A Taxi-driver writes

Your high-throughput drug-discovery programme and machines that go "PING"

My main reactions to the adverts inviting me to buy an extremely expensive machine (a machine that goes “PING!”) to help with my high-throughput drug-discovery programme are (a) I haven’t got a high-throughput drug-discovery programme and (b) I’m not convinced that high-volume genotyping would necessarily help me if I had.

This kind of advert (that admittedly subsidises a lot of the journals we read) often inhabits a strange world in which drugs are discovered via automated genotyping of human DNA samples. This genotyping will (in some vague, unspecified way) be connected with the discovery of a causative gene, and hence of drugs to combat the problem. The money made on the drug will easily repay the original investment of the punter’s money in the machine that goes “PING!”.

The argument, in a little more detail, generally goes as follows. Important common disorders, such as hypertension or schizophrenia, may have genetic components attributable to combined genotypes of “dangerous” or “protective” alleles at a series of key genes. In and around any such gene there are numerous single nucleotide polymorphisms (“SNPs”), which can be typed in affected individuals, and their allele frequencies compared with unaffected controls. Even if we are not lucky enough to be typing the actual causative variants, neighbouring variants should be in linkage disequilibrium and hence still show us where the action is - even if we subsequently have to narrow the search to get to the real culprit gene. This may identify the protein players in the pathways deranged in the disorders, the nature of the derangement caused by the genetic variation and lead to the design of specific drugs to rectify the imbalances caused by the sufferer’s adverse genotype.

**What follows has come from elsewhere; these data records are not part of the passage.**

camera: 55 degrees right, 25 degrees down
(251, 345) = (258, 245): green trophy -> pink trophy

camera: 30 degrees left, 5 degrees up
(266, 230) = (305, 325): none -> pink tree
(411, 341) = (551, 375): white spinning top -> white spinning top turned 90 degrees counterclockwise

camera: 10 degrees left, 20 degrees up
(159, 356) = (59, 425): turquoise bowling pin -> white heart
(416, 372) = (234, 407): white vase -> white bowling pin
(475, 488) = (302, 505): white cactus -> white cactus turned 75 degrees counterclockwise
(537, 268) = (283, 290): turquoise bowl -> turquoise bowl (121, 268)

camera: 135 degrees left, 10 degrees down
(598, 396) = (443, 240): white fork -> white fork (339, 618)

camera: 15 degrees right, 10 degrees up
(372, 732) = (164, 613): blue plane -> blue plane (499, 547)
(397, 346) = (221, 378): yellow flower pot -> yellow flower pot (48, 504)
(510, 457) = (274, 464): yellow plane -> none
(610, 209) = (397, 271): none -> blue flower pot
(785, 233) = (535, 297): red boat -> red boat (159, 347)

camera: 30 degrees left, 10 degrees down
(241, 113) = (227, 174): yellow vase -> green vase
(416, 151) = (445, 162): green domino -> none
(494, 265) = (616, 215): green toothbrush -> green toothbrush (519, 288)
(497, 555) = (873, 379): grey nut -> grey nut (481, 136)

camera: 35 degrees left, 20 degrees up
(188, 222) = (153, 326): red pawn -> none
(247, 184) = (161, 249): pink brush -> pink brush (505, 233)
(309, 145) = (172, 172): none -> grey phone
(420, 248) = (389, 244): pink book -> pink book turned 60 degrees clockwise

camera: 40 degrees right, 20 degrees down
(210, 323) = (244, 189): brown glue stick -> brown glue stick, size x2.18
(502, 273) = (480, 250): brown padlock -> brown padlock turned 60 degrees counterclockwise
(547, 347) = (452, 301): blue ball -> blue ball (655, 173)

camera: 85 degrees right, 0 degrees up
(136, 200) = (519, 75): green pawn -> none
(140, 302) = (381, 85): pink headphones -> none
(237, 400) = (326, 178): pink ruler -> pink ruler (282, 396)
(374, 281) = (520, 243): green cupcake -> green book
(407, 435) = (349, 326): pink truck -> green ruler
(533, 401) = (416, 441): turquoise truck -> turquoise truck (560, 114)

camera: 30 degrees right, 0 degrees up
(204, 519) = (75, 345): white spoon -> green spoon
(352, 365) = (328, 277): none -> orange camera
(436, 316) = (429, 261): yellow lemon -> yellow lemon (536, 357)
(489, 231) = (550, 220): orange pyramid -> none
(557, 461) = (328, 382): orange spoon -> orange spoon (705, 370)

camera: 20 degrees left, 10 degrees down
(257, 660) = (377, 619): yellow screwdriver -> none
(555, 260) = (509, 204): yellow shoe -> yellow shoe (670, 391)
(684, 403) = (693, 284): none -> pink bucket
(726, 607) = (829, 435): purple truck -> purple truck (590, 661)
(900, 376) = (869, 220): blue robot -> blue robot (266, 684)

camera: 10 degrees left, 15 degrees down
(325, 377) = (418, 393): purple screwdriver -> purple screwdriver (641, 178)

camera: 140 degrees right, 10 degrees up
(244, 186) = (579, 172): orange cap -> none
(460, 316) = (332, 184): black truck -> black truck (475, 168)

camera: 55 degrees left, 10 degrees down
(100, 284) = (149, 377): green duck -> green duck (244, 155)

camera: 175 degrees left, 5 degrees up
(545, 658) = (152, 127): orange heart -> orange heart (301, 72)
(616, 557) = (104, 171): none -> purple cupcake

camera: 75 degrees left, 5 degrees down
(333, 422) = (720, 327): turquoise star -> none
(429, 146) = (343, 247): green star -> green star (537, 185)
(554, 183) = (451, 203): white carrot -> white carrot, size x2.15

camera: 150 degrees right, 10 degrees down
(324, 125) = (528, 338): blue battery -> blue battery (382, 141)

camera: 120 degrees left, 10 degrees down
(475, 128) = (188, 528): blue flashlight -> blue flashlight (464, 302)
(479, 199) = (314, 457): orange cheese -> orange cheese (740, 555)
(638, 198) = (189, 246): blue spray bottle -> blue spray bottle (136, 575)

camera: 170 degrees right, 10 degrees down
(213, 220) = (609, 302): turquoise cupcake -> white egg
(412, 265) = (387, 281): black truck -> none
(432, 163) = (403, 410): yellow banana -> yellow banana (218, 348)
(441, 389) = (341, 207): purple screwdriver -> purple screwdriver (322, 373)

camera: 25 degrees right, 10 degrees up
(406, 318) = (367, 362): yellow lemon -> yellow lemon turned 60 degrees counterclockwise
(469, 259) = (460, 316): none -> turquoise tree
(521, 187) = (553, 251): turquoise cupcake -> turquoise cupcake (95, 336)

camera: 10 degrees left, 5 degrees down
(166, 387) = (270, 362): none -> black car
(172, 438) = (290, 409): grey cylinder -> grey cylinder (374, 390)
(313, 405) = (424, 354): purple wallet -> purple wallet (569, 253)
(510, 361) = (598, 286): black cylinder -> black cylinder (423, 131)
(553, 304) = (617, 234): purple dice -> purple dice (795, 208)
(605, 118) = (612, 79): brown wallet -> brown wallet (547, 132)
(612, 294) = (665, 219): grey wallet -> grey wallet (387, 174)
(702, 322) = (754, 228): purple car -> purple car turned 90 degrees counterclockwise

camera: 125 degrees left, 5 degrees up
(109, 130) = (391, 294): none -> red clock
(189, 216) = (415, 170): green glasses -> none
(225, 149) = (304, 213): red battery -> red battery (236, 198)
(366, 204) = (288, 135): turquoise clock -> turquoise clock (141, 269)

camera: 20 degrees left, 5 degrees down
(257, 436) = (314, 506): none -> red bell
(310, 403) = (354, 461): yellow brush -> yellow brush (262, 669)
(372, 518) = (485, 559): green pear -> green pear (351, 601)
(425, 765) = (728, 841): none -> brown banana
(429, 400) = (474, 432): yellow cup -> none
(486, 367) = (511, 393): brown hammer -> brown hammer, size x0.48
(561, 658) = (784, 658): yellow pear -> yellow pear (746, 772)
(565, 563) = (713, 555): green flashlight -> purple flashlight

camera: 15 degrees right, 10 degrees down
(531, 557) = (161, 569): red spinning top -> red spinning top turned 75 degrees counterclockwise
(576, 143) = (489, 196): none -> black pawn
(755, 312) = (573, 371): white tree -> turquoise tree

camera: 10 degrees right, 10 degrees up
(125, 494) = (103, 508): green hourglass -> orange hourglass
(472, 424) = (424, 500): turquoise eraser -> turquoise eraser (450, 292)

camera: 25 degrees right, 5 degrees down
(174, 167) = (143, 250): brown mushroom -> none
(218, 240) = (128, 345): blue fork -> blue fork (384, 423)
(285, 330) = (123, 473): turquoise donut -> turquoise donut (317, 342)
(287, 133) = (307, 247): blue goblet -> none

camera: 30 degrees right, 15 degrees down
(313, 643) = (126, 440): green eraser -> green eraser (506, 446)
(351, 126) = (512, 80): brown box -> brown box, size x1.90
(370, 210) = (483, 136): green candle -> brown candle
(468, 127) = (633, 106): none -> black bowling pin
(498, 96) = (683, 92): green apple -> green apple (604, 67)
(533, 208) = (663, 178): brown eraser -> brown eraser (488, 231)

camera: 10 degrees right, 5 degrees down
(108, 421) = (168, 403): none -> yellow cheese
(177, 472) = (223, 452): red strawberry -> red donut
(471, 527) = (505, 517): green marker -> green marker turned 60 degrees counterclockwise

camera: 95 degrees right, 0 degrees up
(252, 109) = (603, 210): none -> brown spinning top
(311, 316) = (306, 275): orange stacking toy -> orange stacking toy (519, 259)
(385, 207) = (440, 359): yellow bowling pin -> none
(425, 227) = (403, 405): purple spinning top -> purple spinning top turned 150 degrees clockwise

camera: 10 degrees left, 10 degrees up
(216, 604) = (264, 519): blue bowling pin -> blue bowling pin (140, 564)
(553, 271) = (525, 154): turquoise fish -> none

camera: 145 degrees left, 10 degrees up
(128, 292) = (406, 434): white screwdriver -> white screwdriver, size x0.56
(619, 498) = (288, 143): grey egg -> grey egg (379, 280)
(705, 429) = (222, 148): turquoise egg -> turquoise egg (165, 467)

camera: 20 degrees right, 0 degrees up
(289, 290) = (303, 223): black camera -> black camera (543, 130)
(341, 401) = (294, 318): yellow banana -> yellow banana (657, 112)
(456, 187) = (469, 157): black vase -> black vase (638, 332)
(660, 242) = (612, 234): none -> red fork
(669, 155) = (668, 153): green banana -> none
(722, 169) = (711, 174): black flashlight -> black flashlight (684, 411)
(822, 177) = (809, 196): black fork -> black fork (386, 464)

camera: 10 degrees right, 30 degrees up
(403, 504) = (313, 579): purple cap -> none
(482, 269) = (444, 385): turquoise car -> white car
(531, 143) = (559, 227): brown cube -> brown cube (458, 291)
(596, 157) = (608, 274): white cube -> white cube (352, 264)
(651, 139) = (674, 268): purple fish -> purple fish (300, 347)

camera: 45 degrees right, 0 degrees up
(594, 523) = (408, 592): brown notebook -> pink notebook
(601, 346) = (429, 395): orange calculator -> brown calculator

Despite the obvious successes, most heroically in the study of genetic factors involved in type I diabetes, the problems with this line of reasoning as a general approach to the discovery of genetic determinants of human ill-health are many and various. Firstly, culprit genes have no obligation to place “dangerous” or “protective” alleles on a distinctive set of haplotypic backgrounds; only if they do will the gene be visible by an association screen. Secondly, making a simple step from strength of allelic association to physical distance assumes that recombination is smoothly distributed along human chromosomes (which it isn’t) and that stochastic noise from historical recombinations is negligible (which it isn’t). Thirdly, the success stories in narrowing down an allelic association to an assigned cause have been spectacular efforts involving huge numbers of samples (and researchers!), and in the end usually have some catch showing us how complicated life really is: the gene identified predisposes to the disorder, but only in Mexicans, or only if transmitted from the father. Fourthly, even if we establish such a causative variant, what do we make of the information we would get from the corresponding test? (imagine, for example, you are told you have a genotype which increases your risk of schizophrenia 2.6-fold — what should you do, if anything? How should your insurance company react, if at all?). Lastly, even if we have a gene, know what the protein does, and know exactly what’s wrong with it, will we be able to design a drug to solve the problem? That’s really a question for pharmacologists, but I would simply observe that despite knowing all about the human globin genes and their pathology for decades, the best treatment for the thalassaemias remains blood transfusion, and the main new drugs introduced in that time have been new iron chelators designed to combat the side-effects of that blood transfusion therapy.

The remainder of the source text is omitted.